**WORK TO BE COMPLETED**
What the response needs is every record, repeated verbatim, and no images.

----

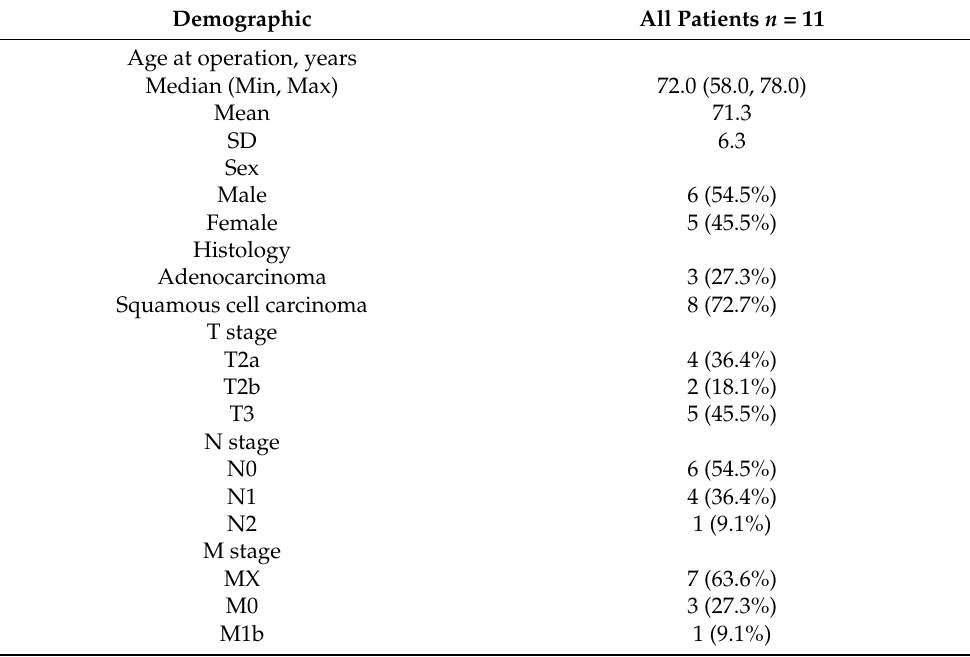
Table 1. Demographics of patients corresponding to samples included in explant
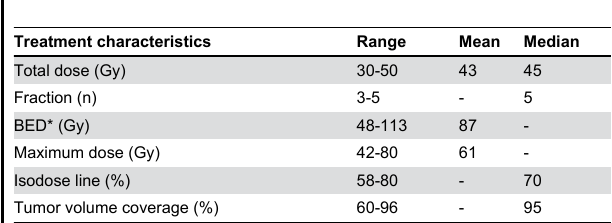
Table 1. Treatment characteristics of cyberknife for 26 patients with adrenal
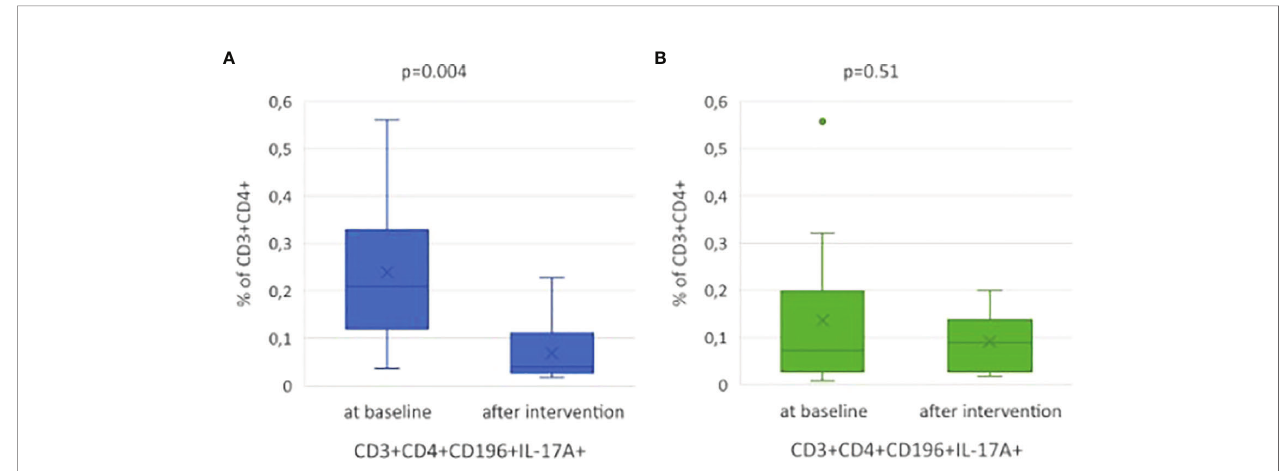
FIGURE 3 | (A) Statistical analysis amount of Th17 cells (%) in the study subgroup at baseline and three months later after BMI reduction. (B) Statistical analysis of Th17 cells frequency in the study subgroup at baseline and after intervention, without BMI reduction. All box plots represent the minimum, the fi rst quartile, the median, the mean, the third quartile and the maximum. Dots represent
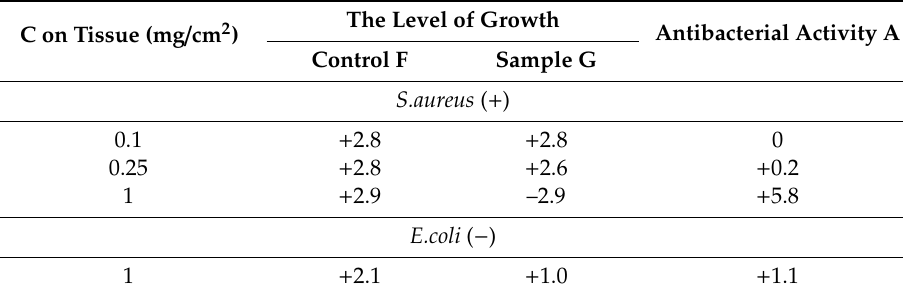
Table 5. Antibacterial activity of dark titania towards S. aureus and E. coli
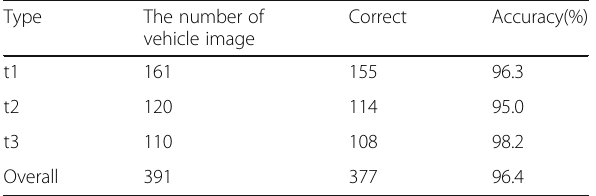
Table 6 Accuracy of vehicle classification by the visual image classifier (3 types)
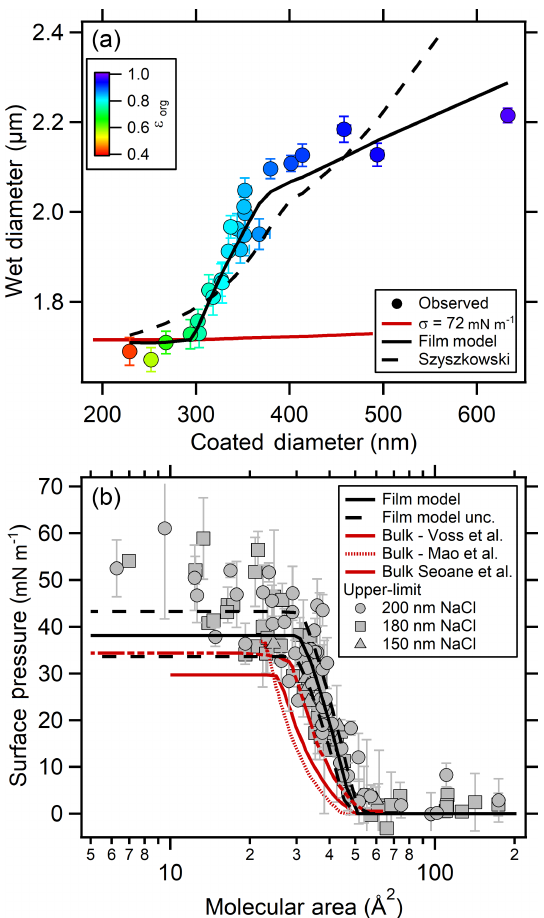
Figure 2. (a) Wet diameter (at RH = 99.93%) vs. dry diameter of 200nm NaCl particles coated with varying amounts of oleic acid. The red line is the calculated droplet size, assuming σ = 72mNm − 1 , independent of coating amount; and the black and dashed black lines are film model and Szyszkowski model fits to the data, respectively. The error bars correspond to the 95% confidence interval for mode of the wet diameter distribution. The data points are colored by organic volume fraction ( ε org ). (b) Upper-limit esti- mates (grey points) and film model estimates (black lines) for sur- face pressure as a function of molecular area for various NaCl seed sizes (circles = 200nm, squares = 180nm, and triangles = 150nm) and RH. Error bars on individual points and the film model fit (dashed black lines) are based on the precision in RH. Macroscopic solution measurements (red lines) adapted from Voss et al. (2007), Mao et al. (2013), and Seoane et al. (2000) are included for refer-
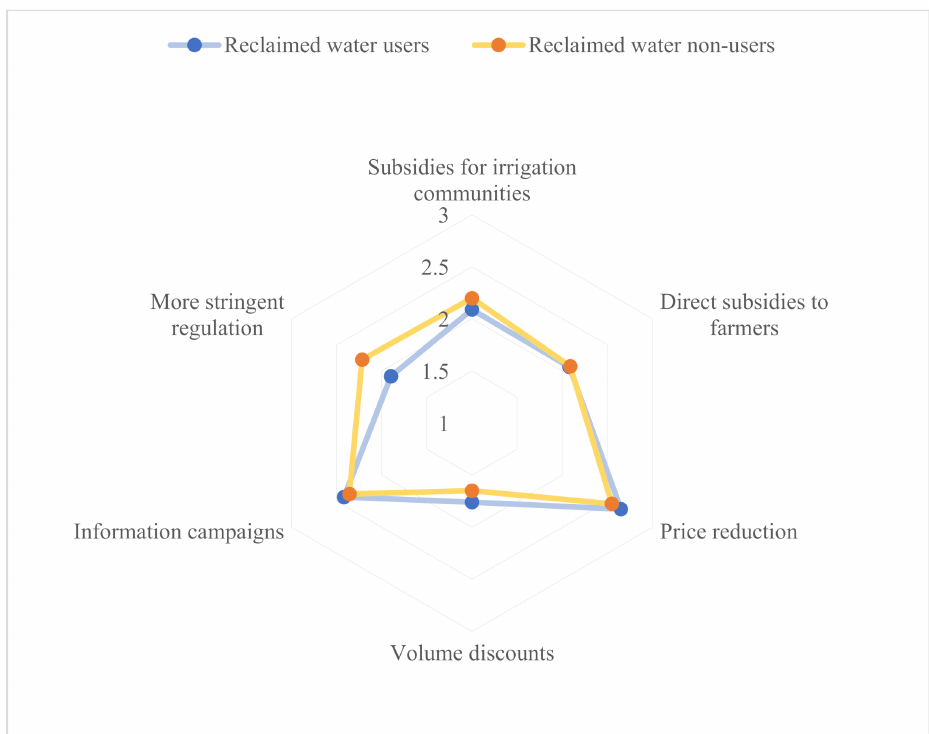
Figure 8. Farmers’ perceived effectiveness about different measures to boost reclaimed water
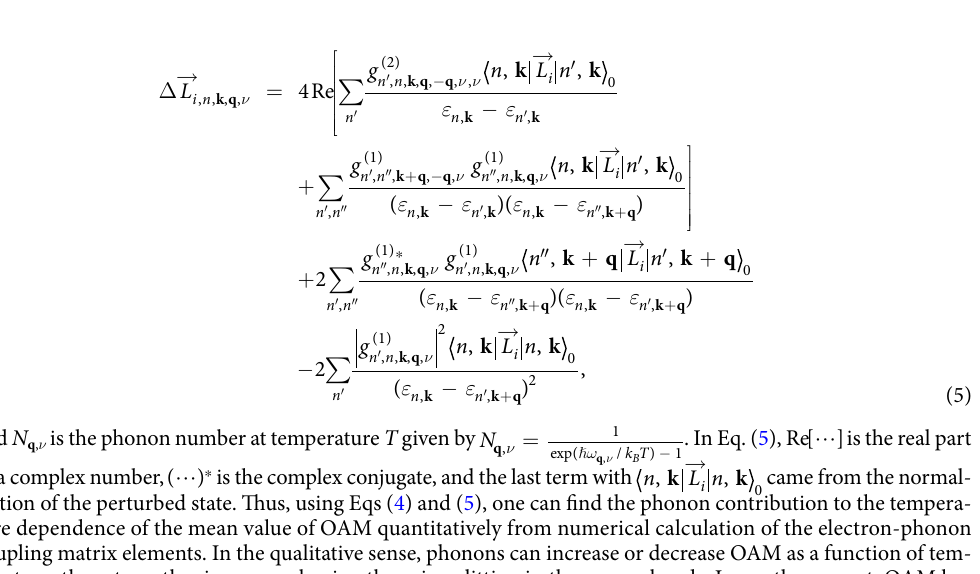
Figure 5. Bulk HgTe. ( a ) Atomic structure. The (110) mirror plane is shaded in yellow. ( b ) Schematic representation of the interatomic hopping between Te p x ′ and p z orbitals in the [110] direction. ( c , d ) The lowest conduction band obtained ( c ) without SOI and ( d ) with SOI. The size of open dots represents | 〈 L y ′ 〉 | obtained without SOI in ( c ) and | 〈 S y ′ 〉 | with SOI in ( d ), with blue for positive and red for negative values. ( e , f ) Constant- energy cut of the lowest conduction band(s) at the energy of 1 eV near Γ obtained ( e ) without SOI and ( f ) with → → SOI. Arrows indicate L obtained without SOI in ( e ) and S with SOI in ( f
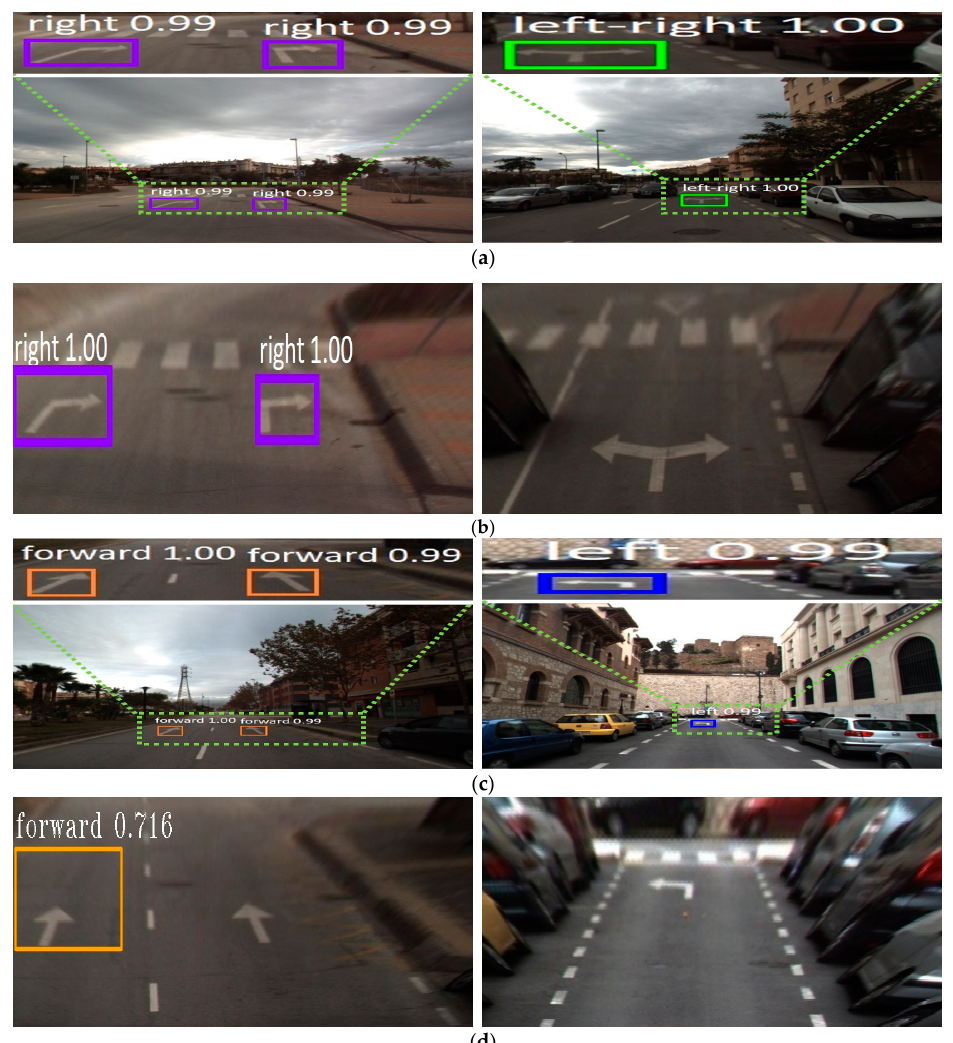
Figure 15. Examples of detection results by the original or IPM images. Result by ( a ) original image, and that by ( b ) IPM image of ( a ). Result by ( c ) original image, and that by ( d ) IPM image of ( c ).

----

**TASK OUTPUT**
Table 1. Demographics of patients corresponding to samples included in explant
Table 1. Treatment characteristics of cyberknife for 26 patients with adrenal
FIGURE 3 | (A) Statistical analysis amount of Th17 cells (%) in the study subgroup at baseline and three months later after BMI reduction. (B) Statistical analysis of Th17 cells frequency in the study subgroup at baseline and after intervention, without BMI reduction. All box plots represent the minimum, the fi rst quartile, the median, the mean, the third quartile and the maximum. Dots represent
Table 5. Antibacterial activity of dark titania towards S. aureus and E. coli
Table 6 Accuracy of vehicle classification by the visual image classifier (3 types)
Figure 2. (a) Wet diameter (at RH = 99.93%) vs. dry diameter of 200nm NaCl particles coated with varying amounts of oleic acid. The red line is the calculated droplet size, assuming σ = 72mNm − 1 , independent of coating amount; and the black and dashed black lines are film model and Szyszkowski model fits to the data, respectively. The error bars correspond to the 95% confidence interval for mode of the wet diameter distribution. The data points are colored by organic volume fraction ( ε org ). (b) Upper-limit esti- mates (grey points) and film model estimates (black lines) for sur- face pressure as a function of molecular area for various NaCl seed sizes (circles = 200nm, squares = 180nm, and triangles = 150nm) and RH. Error bars on individual points and the film model fit (dashed black lines) are based on the precision in RH. Macroscopic solution measurements (red lines) adapted from Voss et al. (2007), Mao et al. (2013), and Seoane et al. (2000) are included for refer-
Figure 8. Farmers’ perceived effectiveness about different measures to boost reclaimed water
Figure 5. Bulk HgTe. ( a ) Atomic structure. The (110) mirror plane is shaded in yellow. ( b ) Schematic representation of the interatomic hopping between Te p x ′ and p z orbitals in the [110] direction. ( c , d ) The lowest conduction band obtained ( c ) without SOI and ( d ) with SOI. The size of open dots represents | 〈 L y ′ 〉 | obtained without SOI in ( c ) and | 〈 S y ′ 〉 | with SOI in ( d ), with blue for positive and red for negative values. ( e , f ) Constant- energy cut of the lowest conduction band(s) at the energy of 1 eV near Γ obtained ( e ) without SOI and ( f ) with → → SOI. Arrows indicate L obtained without SOI in ( e ) and S with SOI in ( f
Figure 15. Examples of detection results by the original or IPM images. Result by ( a ) original image, and that by ( b ) IPM image of ( a ). Result by ( c ) original image, and that by ( d ) IPM image of ( c ).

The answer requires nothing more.